Why Marry? has a secure place in history as the first drama to be awarded the Pulitzer Prize. The play began as prose, but Williams decided on a dramatic format and published it in 1914 as And So They Were Married through Charles Scribner’s Sons. It took three years before Broadway would produce it because, Williams once noted, it was written ahead of its time. It ran for 120 performances at New York’s Astor Theater and was made into a silent film in 1924.

Why Marry? addresses a host of issues brought on by the early twentieth century’s feminist movement. The movement was fueled not only by suffrage but also by the gradual need of the United States’ nascent industrial economy, which was in need of a type of worker who did not require tremendous upper-body strength. Between 1900 and 1920, the percentage of American women employed in clerical and sales positions rose dramatically, as did the number of women enrolled in public colleges and universities. The debates that stemmed from this empowered generation of women saturated the newspapers, journals, novels, movies, and dramas of the day: Would the New Women stay at home to become wives and mothers? With financial independence, could emotional independence be far behind? Once women had been freed from their dependencies, what was to become of society? Images of the New Woman were legion: Caricatures of women as cigarette-smoking, bicycle-riding, bob-haired flappers whose bloomers are exposed were among the images ingrained in Americans’ consciousness.

Along with addressing the concerns of this new feminism, Williams managed to incorporate into his play a great deal of discussion about economic equity. Time and again, the problems of social institutions are interwoven with the disparity of pay between men and women as well as between the creative and healing professions versus that of industry. In the play, John and Uncle Everett have the following exchange regarding scientists’ meager two-thousand-dollar-a-year income:

Judge: Well, why not give the young man a raise?
John: Oh, that’s not a bad salary for scientists, college professors, and that sort of thing. Why, even the head of the institute himself gets less than the superintendent of my mills. No future in science.
Judge: Perfectly practical. . . . The superintendent of John’s mills saves the company thousands of dollars. These bacteriologists merely save the nation thousands of babies. All our laws, written and unwritten, value private property above human life. I’m a distinguished jurist and I always render my decisions accordingly.

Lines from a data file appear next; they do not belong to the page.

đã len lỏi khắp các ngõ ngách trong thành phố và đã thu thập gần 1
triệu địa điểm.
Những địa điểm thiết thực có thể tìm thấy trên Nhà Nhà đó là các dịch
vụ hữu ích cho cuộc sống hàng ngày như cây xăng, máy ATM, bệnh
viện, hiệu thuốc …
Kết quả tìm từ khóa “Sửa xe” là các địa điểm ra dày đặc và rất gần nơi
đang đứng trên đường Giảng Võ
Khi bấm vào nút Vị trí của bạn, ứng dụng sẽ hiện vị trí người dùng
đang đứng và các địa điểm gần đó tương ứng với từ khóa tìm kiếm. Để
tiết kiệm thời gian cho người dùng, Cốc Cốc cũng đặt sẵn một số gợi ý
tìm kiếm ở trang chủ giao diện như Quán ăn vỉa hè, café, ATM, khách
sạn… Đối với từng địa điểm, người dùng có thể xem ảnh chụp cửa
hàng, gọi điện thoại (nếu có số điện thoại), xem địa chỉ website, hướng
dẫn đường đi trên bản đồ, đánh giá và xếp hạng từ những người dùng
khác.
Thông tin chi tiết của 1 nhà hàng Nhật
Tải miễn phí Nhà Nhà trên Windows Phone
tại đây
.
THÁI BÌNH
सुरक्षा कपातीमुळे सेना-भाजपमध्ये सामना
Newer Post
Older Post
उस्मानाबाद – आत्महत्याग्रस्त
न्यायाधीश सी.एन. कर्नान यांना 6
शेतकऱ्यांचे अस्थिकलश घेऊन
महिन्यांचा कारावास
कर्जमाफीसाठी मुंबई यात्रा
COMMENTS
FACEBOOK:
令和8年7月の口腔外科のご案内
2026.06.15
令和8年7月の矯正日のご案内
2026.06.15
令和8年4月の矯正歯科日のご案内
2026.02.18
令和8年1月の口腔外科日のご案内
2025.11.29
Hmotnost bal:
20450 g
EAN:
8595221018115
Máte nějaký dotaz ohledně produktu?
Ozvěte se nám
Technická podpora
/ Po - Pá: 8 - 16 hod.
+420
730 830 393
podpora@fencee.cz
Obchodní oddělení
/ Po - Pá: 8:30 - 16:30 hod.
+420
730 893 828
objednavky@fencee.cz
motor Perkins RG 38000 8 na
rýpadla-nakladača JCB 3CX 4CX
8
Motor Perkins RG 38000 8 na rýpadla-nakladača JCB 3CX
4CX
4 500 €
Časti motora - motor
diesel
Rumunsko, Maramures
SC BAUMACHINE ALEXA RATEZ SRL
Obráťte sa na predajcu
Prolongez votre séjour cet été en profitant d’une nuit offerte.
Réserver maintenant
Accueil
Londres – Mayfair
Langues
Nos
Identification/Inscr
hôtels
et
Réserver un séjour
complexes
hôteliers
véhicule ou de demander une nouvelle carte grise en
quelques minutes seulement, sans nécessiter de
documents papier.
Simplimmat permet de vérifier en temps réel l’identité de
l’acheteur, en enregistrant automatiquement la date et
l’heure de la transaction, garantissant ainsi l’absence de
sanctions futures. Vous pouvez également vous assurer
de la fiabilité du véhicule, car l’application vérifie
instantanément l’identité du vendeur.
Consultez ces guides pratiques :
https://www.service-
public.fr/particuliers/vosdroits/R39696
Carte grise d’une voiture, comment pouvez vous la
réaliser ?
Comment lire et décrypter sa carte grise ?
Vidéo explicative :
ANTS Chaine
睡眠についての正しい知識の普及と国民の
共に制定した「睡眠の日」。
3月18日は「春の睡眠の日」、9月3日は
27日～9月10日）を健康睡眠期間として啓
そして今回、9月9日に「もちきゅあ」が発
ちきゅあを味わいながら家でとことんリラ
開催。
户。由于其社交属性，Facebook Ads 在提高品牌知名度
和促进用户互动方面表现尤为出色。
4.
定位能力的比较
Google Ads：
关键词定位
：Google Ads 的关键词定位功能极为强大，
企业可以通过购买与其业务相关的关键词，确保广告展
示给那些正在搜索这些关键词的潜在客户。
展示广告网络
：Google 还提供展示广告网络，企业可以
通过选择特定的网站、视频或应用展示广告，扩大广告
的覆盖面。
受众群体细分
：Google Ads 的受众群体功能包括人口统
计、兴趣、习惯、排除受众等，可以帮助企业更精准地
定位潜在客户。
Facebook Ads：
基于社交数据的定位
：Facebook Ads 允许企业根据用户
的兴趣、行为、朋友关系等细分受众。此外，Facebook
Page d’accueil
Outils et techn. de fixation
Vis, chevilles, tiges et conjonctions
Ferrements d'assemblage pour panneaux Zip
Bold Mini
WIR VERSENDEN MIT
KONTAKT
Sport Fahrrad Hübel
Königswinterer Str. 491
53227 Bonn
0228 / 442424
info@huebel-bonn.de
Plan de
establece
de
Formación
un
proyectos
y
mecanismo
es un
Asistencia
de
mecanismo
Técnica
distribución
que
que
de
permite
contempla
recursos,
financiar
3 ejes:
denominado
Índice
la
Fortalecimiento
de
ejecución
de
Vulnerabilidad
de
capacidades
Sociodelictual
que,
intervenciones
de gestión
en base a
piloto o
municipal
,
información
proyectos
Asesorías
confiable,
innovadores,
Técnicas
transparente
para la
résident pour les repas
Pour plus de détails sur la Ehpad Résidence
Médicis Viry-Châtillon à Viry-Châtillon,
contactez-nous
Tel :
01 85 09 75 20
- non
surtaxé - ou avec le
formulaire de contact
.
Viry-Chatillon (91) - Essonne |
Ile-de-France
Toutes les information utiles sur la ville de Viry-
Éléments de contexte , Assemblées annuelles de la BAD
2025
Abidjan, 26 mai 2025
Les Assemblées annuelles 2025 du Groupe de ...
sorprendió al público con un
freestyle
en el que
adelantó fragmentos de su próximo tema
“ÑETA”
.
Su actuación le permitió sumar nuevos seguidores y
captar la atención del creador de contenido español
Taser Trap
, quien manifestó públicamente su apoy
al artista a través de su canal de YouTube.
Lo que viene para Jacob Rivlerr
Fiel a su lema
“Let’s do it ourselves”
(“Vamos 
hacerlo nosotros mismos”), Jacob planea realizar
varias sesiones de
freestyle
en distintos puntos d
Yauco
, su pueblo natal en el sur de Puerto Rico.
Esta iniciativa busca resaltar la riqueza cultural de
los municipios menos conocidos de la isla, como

The issues addressed by Why Marry? remain uncannily modern even today. Yet at the same time, the attitudes espoused by even the most enlightened of its characters are rooted in an unsettling worldview that would be intolerable in a contemporary setting. The opening scene between Rex and Jean is nothing less than a sexual assault. She says “no” repeatedly and is ignored. Rex only stops after they are interrupted by Lucy, and the entire incident is brushed aside. Jean is flippant and later confides to her sister that at first Rex’s kisses were distasteful but, after a while, she began to enjoy them. This play provides stark evidence that American society has made advances, but it also acts as a subtle reminder about how much more remains to be done.

Sources for Further Study

Chothia, Jean, ed. The New Woman and Other Emancipated Woman Plays. New York: Oxford University Press, 2001.

Marks, Patricia. Bicycles, Bangs, and Bloomers: The New Woman in the Popular Press. Lexington: University Press of Kentucky, 1990.

Murphy, Brenda. American Realism and American Drama. Cambridge, England: Cambridge University Press, 1987.

Newlin, Keith, ed. American Plays of the New Woman. Chicago: Ivan R. Dee, 2000.

Richardson, Angelique, and Chris Willis, eds. The New Woman in Fiction and in Fact: Fin de Siècle Feminisms. New York: Palgrave/St. Martin’s, 2000.

Wilmeth, Don, and Christopher Bigsby, eds. The Cambridge History of American Theatre, Volume II, 1870-1945. Cambridge, England: Cambridge University Press, 2000.